La provincia de Santa Fe conmemora este año una nueva efeméride. En efecto, hoy se celebra el centenario del Grito de Alcorta, la gesta chacarera protagonizada por agricultores inmigrantes, en el corazón de la pampa gringa, contra la explotación de la que eran objeto de parte de los terratenientes y empresarios particulares.
Con motivo de la celebración se decretó feriado provincial y no habrá clases en las escuelas. Inclusive el tema figura entre las sugerencias para el dictado del Seminario de Ciencias Sociales, que se incorporó como espacio curricular a partir de la reforma educativa puesta en marcha para el nivel secundario.
También por estos días, los ciudadanos de la provincia nos hemos visto profundamente conmovidos por un hecho de discriminación ocurrido contra un alumno en una escuela primaria de la localidad de Fighiera. Los actos discriminatorios datan del año anterior.
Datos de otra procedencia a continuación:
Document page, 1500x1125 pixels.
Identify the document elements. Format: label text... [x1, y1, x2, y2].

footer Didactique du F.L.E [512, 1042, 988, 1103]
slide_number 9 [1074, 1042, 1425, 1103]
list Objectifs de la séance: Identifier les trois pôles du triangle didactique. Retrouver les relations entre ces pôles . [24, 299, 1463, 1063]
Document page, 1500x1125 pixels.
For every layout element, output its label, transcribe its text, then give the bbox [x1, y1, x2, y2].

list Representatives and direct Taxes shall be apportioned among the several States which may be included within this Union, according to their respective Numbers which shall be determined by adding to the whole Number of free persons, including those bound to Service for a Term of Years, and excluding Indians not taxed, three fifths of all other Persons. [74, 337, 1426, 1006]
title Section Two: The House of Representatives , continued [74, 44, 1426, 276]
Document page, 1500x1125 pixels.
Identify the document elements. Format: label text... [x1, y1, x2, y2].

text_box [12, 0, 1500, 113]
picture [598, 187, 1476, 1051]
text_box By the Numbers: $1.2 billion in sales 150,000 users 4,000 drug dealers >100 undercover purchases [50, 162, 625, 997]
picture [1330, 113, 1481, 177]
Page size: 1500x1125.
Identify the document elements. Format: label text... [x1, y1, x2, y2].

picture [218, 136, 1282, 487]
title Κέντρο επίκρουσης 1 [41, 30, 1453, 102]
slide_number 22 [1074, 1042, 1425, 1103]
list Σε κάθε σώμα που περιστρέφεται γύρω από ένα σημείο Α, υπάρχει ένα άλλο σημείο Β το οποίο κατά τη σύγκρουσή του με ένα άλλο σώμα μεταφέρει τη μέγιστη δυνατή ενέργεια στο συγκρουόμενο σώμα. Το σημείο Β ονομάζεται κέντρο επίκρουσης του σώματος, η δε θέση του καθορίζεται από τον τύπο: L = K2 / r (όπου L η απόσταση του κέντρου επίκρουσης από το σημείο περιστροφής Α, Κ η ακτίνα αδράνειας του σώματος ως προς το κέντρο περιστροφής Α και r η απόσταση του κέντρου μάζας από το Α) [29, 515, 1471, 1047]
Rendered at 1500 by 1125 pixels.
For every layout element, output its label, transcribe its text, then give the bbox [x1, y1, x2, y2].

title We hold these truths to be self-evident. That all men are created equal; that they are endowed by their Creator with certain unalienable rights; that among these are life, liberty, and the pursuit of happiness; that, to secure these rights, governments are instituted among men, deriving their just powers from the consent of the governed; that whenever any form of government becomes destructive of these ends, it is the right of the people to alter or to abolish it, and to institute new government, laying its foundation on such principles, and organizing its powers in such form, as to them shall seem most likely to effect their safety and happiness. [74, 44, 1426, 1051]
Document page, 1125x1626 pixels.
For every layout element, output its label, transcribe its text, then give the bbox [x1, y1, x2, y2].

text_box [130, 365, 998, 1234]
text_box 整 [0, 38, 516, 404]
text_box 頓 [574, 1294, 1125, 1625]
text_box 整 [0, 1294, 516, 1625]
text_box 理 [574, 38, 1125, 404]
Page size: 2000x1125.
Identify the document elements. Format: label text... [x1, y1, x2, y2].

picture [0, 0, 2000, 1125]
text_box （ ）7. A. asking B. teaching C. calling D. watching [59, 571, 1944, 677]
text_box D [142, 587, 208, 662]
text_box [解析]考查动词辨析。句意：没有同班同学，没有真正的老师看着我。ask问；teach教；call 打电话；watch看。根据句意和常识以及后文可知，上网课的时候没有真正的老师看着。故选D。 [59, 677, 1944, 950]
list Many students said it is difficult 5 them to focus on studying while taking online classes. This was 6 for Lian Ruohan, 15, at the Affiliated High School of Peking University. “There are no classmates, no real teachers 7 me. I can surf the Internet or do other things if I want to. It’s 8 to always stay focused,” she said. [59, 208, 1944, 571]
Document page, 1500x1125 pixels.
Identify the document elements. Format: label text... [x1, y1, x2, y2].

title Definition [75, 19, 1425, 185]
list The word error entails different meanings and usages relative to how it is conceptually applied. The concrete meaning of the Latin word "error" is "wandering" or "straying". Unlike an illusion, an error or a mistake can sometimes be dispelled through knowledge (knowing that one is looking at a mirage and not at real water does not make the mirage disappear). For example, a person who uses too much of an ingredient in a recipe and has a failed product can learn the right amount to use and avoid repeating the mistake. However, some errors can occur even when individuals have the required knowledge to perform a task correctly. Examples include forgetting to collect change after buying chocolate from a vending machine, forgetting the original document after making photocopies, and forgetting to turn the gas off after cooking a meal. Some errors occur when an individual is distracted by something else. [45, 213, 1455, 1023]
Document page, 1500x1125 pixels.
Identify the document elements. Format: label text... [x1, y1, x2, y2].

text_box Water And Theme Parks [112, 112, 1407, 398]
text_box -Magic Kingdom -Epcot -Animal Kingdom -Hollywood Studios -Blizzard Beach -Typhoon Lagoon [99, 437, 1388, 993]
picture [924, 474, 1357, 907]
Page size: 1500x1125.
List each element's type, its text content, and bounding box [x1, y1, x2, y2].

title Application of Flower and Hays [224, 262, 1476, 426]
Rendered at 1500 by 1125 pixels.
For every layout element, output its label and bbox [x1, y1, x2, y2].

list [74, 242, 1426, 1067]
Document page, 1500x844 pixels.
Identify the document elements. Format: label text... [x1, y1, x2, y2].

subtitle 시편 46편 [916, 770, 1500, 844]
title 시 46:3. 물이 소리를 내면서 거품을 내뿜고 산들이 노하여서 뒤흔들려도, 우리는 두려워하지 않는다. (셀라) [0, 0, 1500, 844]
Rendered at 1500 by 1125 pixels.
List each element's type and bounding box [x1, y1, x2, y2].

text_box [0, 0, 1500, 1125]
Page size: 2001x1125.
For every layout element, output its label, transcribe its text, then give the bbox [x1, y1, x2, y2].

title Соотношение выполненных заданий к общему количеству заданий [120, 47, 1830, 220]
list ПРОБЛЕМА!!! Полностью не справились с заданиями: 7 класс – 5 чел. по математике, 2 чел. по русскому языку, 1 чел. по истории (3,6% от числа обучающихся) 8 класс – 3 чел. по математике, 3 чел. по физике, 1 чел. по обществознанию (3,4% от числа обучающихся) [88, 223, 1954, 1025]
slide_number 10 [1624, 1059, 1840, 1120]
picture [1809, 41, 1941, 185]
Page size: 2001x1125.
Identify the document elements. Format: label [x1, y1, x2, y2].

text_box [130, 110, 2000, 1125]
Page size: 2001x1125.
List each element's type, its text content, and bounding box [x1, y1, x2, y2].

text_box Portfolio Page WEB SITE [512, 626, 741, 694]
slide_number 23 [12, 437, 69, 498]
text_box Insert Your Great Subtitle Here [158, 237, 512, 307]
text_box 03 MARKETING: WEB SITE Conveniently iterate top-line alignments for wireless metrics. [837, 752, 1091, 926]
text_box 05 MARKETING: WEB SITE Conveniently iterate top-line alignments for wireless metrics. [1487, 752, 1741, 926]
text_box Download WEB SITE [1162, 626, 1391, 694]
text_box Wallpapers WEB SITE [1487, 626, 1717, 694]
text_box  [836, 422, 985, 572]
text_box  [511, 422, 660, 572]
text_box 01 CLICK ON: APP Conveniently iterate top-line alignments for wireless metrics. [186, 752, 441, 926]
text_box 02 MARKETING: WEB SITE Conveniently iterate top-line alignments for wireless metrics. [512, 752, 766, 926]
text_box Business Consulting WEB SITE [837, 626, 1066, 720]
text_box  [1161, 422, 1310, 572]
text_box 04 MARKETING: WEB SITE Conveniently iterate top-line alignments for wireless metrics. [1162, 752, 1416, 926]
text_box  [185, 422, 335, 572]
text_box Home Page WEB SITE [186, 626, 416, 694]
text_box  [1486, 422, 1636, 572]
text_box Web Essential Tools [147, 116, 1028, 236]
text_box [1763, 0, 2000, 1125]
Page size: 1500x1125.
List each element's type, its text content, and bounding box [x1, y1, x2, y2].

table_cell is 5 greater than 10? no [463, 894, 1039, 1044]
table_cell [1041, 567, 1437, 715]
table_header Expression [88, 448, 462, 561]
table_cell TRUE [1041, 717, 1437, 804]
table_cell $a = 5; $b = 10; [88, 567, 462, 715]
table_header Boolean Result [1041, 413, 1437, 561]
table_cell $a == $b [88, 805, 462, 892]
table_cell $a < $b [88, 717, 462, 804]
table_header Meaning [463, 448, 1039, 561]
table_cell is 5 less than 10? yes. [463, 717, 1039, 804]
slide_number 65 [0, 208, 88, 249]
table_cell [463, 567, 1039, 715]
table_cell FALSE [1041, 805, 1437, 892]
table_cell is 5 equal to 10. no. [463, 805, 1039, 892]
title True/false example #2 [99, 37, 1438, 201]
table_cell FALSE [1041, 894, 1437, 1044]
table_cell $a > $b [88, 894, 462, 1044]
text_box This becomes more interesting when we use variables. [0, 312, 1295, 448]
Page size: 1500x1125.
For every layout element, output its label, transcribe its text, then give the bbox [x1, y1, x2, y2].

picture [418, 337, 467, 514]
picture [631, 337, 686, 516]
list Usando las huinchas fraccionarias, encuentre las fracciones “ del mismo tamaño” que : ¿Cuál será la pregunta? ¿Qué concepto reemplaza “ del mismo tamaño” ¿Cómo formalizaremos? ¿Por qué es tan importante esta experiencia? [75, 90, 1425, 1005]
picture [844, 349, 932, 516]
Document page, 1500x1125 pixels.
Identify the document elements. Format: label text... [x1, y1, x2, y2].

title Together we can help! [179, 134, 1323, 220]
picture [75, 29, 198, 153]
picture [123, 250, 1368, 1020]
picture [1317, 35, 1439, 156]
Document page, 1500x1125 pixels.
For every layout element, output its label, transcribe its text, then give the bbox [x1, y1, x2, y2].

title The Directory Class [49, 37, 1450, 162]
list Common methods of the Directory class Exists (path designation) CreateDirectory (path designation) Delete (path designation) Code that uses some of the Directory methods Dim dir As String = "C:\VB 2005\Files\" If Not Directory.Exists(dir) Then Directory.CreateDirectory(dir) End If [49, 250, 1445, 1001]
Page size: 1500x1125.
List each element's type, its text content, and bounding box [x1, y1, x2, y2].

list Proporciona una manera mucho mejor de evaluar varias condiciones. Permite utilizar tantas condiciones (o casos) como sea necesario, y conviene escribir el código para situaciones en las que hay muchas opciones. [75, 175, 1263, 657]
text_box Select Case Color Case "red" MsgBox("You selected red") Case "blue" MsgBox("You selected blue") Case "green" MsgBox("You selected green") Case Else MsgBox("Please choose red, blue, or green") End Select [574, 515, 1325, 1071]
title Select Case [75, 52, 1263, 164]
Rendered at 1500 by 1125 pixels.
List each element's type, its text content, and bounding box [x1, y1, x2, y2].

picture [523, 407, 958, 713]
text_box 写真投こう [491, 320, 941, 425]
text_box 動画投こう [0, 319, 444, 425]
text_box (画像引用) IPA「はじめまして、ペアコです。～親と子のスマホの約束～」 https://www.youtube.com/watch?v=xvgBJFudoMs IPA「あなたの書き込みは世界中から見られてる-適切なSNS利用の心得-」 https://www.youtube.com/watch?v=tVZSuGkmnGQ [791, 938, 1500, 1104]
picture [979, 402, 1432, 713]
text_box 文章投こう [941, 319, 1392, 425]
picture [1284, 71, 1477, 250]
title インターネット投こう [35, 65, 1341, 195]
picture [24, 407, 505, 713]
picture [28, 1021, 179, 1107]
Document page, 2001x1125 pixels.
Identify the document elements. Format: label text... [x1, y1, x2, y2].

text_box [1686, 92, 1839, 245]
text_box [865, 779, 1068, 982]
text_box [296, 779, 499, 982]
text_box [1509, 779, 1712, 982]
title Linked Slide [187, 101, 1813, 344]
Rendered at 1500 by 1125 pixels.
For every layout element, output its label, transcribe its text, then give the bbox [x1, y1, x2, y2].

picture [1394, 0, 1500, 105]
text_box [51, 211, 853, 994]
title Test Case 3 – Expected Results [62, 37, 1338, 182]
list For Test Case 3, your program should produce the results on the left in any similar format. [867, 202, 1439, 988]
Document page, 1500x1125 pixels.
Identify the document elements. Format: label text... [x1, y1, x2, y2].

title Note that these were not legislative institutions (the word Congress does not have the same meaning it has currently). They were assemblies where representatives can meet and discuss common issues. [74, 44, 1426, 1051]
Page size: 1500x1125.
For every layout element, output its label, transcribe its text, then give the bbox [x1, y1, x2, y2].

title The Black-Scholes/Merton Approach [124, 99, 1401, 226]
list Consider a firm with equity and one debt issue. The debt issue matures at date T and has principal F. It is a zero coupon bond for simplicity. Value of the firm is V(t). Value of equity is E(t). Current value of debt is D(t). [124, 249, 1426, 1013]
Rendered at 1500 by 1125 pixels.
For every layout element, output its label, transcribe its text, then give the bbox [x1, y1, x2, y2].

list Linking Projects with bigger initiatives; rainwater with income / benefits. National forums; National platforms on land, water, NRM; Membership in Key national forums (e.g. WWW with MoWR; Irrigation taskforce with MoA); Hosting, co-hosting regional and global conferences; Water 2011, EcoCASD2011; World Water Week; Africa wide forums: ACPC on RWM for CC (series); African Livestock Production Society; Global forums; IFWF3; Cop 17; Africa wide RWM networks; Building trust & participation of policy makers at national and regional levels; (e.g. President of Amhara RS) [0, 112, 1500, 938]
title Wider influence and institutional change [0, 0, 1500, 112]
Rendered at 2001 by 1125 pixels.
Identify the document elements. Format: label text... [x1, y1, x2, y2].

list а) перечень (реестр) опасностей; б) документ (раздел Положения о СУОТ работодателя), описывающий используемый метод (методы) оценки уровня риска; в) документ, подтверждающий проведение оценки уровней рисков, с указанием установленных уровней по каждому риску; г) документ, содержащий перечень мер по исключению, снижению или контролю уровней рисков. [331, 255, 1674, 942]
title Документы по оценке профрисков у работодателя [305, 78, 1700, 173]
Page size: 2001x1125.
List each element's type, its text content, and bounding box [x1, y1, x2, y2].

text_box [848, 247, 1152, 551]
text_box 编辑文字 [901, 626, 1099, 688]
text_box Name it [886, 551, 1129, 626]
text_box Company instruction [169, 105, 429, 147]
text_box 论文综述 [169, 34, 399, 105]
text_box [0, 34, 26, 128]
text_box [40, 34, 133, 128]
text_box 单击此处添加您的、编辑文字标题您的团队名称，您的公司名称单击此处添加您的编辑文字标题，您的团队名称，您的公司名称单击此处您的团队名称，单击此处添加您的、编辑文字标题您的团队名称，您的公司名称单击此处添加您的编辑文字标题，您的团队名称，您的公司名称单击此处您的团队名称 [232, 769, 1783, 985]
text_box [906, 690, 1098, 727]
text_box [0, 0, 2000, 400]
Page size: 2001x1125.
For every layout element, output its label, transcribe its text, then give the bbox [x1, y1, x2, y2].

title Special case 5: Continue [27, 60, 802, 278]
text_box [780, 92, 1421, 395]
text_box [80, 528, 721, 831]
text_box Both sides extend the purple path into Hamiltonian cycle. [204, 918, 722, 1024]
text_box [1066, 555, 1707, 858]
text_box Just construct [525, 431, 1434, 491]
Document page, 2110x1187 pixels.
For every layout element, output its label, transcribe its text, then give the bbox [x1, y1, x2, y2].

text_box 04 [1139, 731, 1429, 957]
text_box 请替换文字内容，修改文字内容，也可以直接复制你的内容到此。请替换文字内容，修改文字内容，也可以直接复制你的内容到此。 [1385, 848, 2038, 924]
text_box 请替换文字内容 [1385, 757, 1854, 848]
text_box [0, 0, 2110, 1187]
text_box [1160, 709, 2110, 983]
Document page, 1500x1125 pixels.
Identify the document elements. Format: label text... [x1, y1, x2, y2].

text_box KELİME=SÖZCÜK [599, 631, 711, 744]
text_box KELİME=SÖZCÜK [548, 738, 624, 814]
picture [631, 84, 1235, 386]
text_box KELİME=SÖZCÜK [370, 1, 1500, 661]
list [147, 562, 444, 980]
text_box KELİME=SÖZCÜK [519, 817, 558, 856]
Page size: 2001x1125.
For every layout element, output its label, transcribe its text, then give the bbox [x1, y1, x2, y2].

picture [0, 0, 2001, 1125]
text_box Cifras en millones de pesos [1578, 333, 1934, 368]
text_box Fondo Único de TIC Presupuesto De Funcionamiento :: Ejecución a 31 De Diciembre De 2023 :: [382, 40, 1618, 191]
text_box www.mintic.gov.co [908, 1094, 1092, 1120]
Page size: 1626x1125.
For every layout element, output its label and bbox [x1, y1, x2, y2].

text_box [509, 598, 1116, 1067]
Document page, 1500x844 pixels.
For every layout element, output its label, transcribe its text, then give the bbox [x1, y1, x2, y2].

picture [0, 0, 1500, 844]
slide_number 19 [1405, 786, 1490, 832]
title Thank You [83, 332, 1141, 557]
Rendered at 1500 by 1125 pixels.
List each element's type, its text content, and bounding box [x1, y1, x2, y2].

De acuerdo a los dichos de la madre, sus compañeros se dirigían al niño con expresiones tales como "salteño muerto de hambre, por qué no te volvés a tu pueblo".
Frente a las aberrantes agresiones físicas y verbales sufridas por el nene, el Ministerio de Educación tomó las siguientes medidas: tramitar el cambio de escuela de la víctima, enviar al equipo socioeducativo y a la coordinadora de la "ronda de palabras" a la escuela de Fighiera, para tratar el tema con los alumnos.
Por su parte, la comunidad educativa del colegio organizó un abrazo al establecimiento con el objetivo de "salvar su buen nombre". Estos dos hechos, el centenario del Grito de Alcorta y el acto discriminatorio en la escuela de Fighiera, ambos acaecidos en el corazón de la pampa gringa, motivan una serie de reflexiones que pueden ayudar a encontrar respuestas a un viejo interrogante que desveló desde siempre a los historiadores, docentes y alumnos. Nos referimos a una pregunta frecuente en las aulas: ¿para qué sirve la historia?
Las expresiones vertidas por los alumnos de la escuela mencionada son un acto discriminatorio ocurrido en el presente, pero que encuentra fuerte arraigo en el pasado. Como ciencia social, la historia tiene la potencialidad de explicarnos el presente histórico. De modo que la escuela debería aprovechar el Centenario del Grito de Alcorta, para explicar a los alumnos que los chacareros de la gesta que evocamos el 25 de junio también fueron objeto de discriminación por parte de la elite.
Tratados como "gringos patas sucias", fueron inclusive considerados como elementos disolventes de la nacionalidad argentina, pues eran portadores de "ideologías foráneas" peligrosas para la nación. Explotados y maltratados, los agricultores inmigrantes, antepasados de esos niños que hoy discriminan a un compañero norteño, decidieron autoorganizarse para enfrentar la expoliación que sufrían.
El análisis del pasado puede ser más efectivo que las metáforas de la ronda de palabras implementada por el ministerio.
También quiero advertir sobre el peligro que conlleva la recreación del mito de una identidad homogénea construida por los laboriosos inmigrantes, que oculta la complejidad de los conflictos que socialmente la atravesaron. Para reflexionar sobre la discriminación nada mejor que ponerse en el lugar del otro y sobre esto la historia tiene mucho para decir.
Esperemos que los anónimos planificadores de los diseños curriculares (para la escuela secundaria) reflexionen sobre el lugar que la historia debería tener en la educación de niños y jóvenes.